WHAT THE EXERCISE ASKS> Print, from the listing below, the lines starting at the line containing "Twitter whistleblower Peiter Zatko" and ending at the line containing "they do this to", exactly as they stand, and print nothing else.

DATA RECORDS>
((

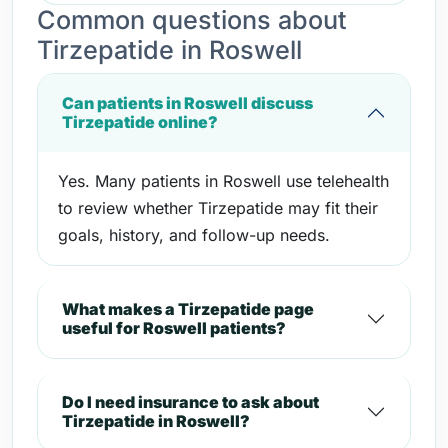
Common questions about
Tirzepatide in Roswell
Can patients in Roswell discuss
Tirzepatide online?
Yes. Many patients in Roswell use telehealth
to review whether Tirzepatide may fit their
goals, history, and follow-up needs.
What makes a Tirzepatide page
useful for Roswell patients?
Do I need insurance to ask about
Tirzepatide in Roswell?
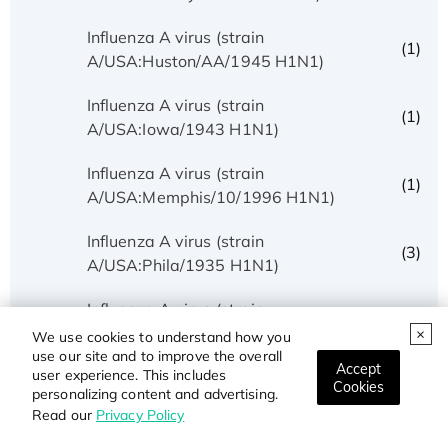
Influenza A virus (strain
(1)
A/USA:Huston/AA/1945 H1N1)
Influenza A virus (strain
(1)
A/USA:Iowa/1943 H1N1)
Influenza A virus (strain
(1)
A/USA:Memphis/10/1996 H1N1)
Influenza A virus (strain
(3)
A/USA:Phila/1935 H1N1)
Influenza A virus (strain
(1)
A/USA:Texas/UR06-0195/2007 H1N1)
We use cookies to understand how you
use our site and to improve the overall
Accept
user experience. This includes
Influenza A virus (strain
Cookies
(1)
personalizing content and advertising.
A/USSR/90/1977 H1N1)
Read our
Privacy Policy
Influenza A virus (strain A/Wilson-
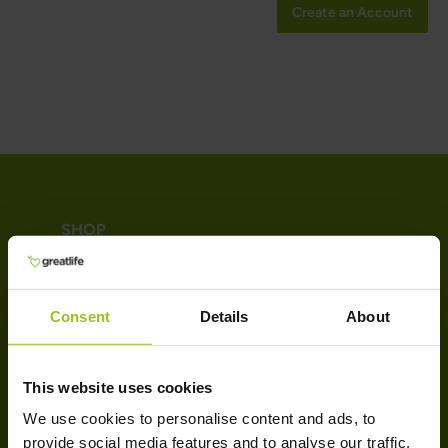
Create an Account
SHOP
Vitamins
Minerals
Consent
Details
About
Probiotics & Enzymes
Omega-3 & Fatty Acids
This website uses cookies
Collagen
We use cookies to personalise content and ads, to
SUPPORT
provide social media features and to analyse our traffic.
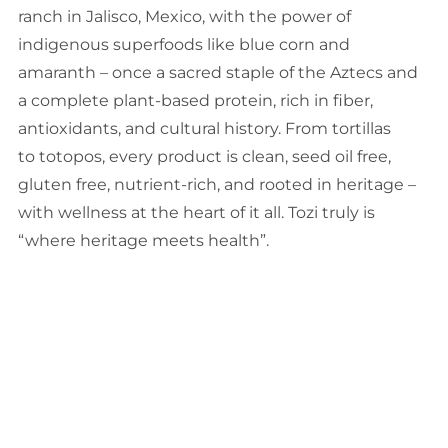
ranch in Jalisco, Mexico, with the power of
indigenous superfoods like blue corn and
amaranth – once a sacred staple of the Aztecs and
a complete plant-based protein, rich in fiber,
antioxidants, and cultural history. From tortillas
to totopos, every product is clean, seed oil free,
gluten free, nutrient-rich, and rooted in heritage –
with wellness at the heart of it all. Tozi truly is
“where heritage meets health”.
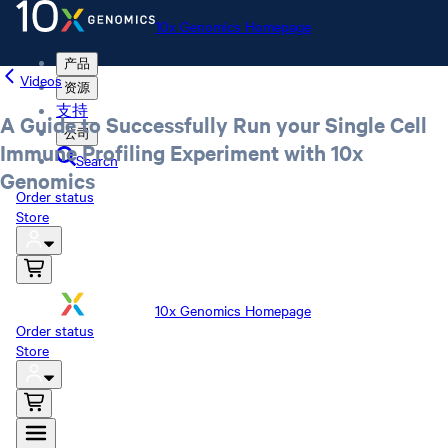
10x Genomics Homepage
产品
Videos
资源
支持
A Guide to Successfully Run your Single Cell
公司
Immune Profiling Experiment with 10x
Search
Genomics
Order status
Store
10x Genomics Homepage
Order status
Store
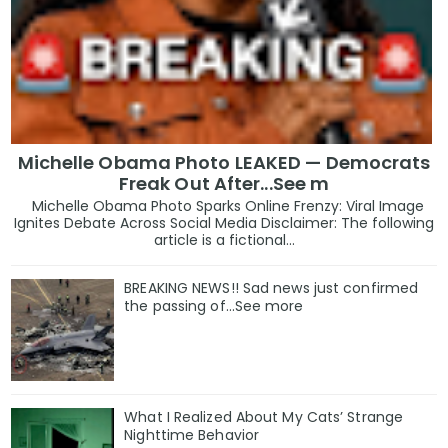
Michelle Obama Photo LEAKED — Democrats
Freak Out After...See m
Michelle Obama Photo Sparks Online Frenzy: Viral Image
Ignites Debate Across Social Media Disclaimer: The following
article is a fictional...
BREAKING NEWS!! Sad news just confirmed
the passing of…See more
What I Realized About My Cats’ Strange
Nighttime Behavior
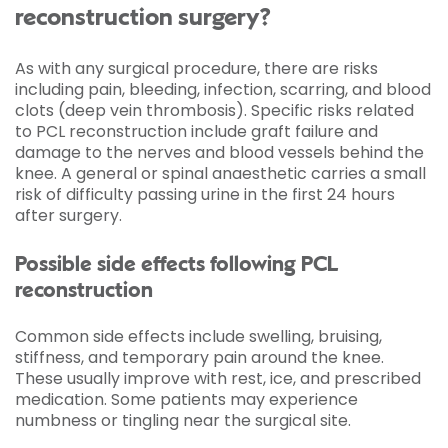
reconstruction surgery?
As with any surgical procedure, there are risks
including pain, bleeding, infection, scarring, and blood
clots (deep vein thrombosis). Specific risks related
to PCL reconstruction include graft failure and
damage to the nerves and blood vessels behind the
knee. A general or spinal anaesthetic carries a small
risk of difficulty passing urine in the first 24 hours
after surgery.
Possible side effects following PCL
reconstruction
Common side effects include swelling, bruising,
stiffness, and temporary pain around the knee.
These usually improve with rest, ice, and prescribed
medication. Some patients may experience
numbness or tingling near the surgical site.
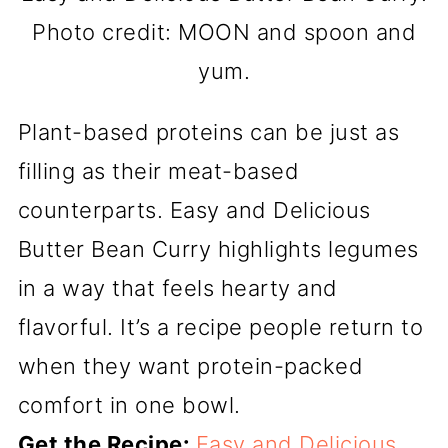
Photo credit: MOON and spoon and
yum.
Plant-based proteins can be just as
filling as their meat-based
counterparts. Easy and Delicious
Butter Bean Curry highlights legumes
in a way that feels hearty and
flavorful. It’s a recipe people return to
when they want protein-packed
comfort in one bowl.
Get the Recipe:
Easy and Delicious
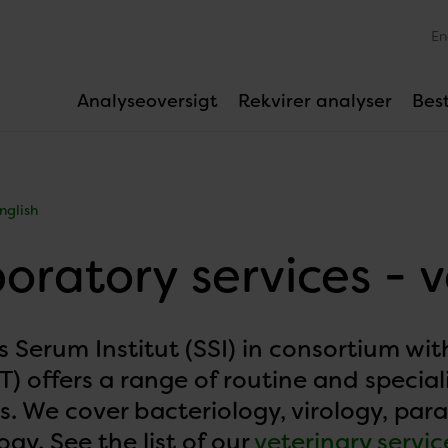
En
Analyseoversigt
Rekvirer analyser
Best
nglish
oratory services - 
s Serum Institut (SSI) in consortium w
) offers a range of routine and special
s. We cover bacteriology, virology, par
gy. See the list of our
veterinary servic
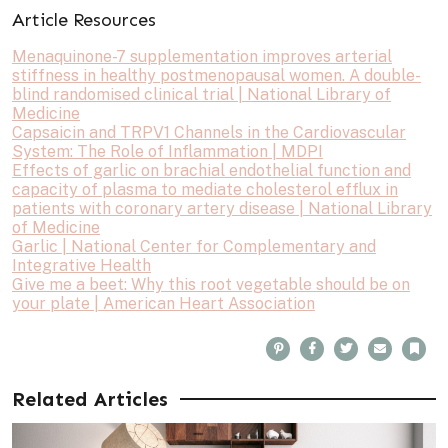
Article Resources
Menaquinone-7 supplementation improves arterial
stiffness in healthy postmenopausal women. A double-
blind randomised clinical trial | National Library of
Medicine
Capsaicin and TRPV1 Channels in the Cardiovascular
System: The Role of Inflammation | MDPI
Effects of garlic on brachial endothelial function and
capacity of plasma to mediate cholesterol efflux in
patients with coronary artery disease | National Library
of Medicine
Garlic | National Center for Complementary and
Integrative Health
Give me a beet: Why this root vegetable should be on
your plate | American Heart Association
P
F
T
E
B
i
a
w
m
o
n
c
i
a
o
t
e
t
i
k
e
b
t
l
m
Related Articles
r
o
e
a
e
o
r
r
s
k
k
t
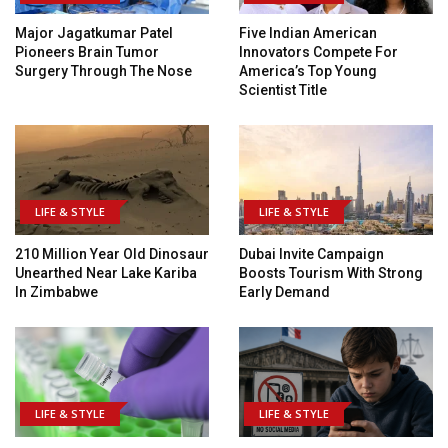
Major Jagatkumar Patel
Five Indian American
Pioneers Brain Tumor
Innovators Compete For
Surgery Through The Nose
America’s Top Young
Scientist Title
LIFE & STYLE
LIFE & STYLE
210 Million Year Old Dinosaur
Dubai Invite Campaign
Unearthed Near Lake Kariba
Boosts Tourism With Strong
In Zimbabwe
Early Demand
LIFE & STYLE
LIFE & STYLE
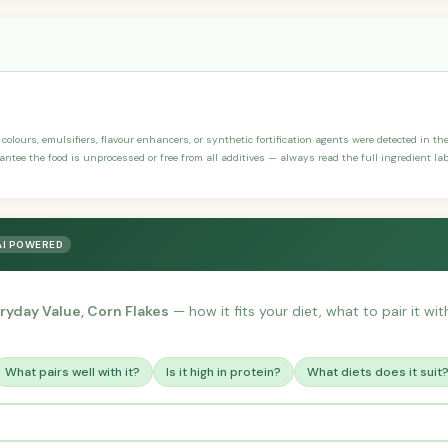
, colours, emulsifiers, flavour enhancers, or synthetic fortification agents were detected in th
antee the food is unprocessed or free from all additives — always read the full ingredient lab
AI POWERED
ryday Value, Corn Flakes
— how it fits your diet, what to pair it wi
What pairs well with it?
Is it high in protein?
What diets does it suit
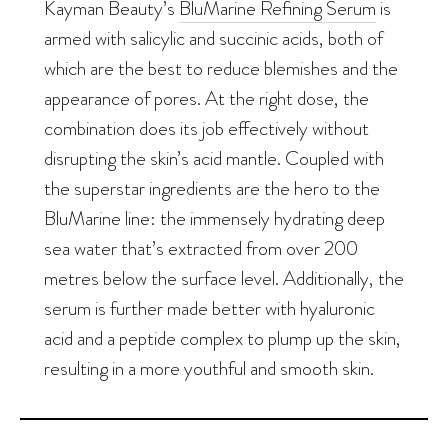
Kayman Beauty’s
BluMarine Refining Serum
is
armed with salicylic and succinic acids, both of
which are the best to reduce blemishes and the
appearance of pores. At the right dose, the
combination does its job effectively without
disrupting the skin’s acid mantle. Coupled with
the superstar ingredients are the hero to the
BluMarine line: the immensely hydrating deep
sea water that’s extracted from over 200
metres below the surface level. Additionally, the
serum is further made better with hyaluronic
acid and a peptide complex to plump up the skin,
resulting in a more youthful and smooth skin.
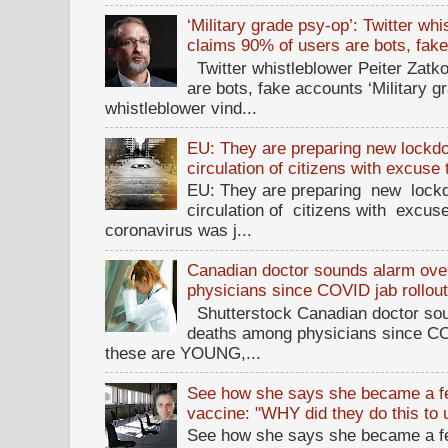
‘Military grade psy-op’: Twitter wh
claims 90% of users are bots, fak
Twitter whistleblower Peiter Zatko
are bots, fake accounts ‘Military g
whistleblower vind...
EU: They are preparing new lockdow
circulation of citizens with excuse
EU: They are preparing new lockd
circulation of citizens with excus
coronavirus was j...
Canadian doctor sounds alarm ove
physicians since COVID jab rollou
Shutterstock Canadian doctor sou
deaths among physicians since CO
these are YOUNG,...
See how she says she became a fe
vaccine: "WHY did they do this to
See how she says she became a fe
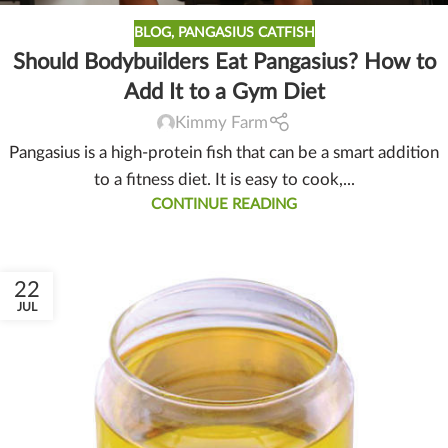
BLOG
,
PANGASIUS CATFISH
Should Bodybuilders Eat Pangasius? How to
Add It to a Gym Diet
Kimmy Farm
Pangasius is a high-protein fish that can be a smart addition
to a fitness diet. It is easy to cook,...
CONTINUE READING
22
JUL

))

EXPECTED ANSWER>
Twitter whistleblower Peiter Zatko
are bots, fake accounts ‘Military g
whistleblower vind...
EU: They are preparing new lockdow
circulation of citizens with excuse
EU: They are preparing new lockd
circulation of citizens with excus
coronavirus was j...
Canadian doctor sounds alarm ove
physicians since COVID jab rollou
Shutterstock Canadian doctor sou
deaths among physicians since CO
these are YOUNG,...
See how she says she became a fe
vaccine: "WHY did they do this to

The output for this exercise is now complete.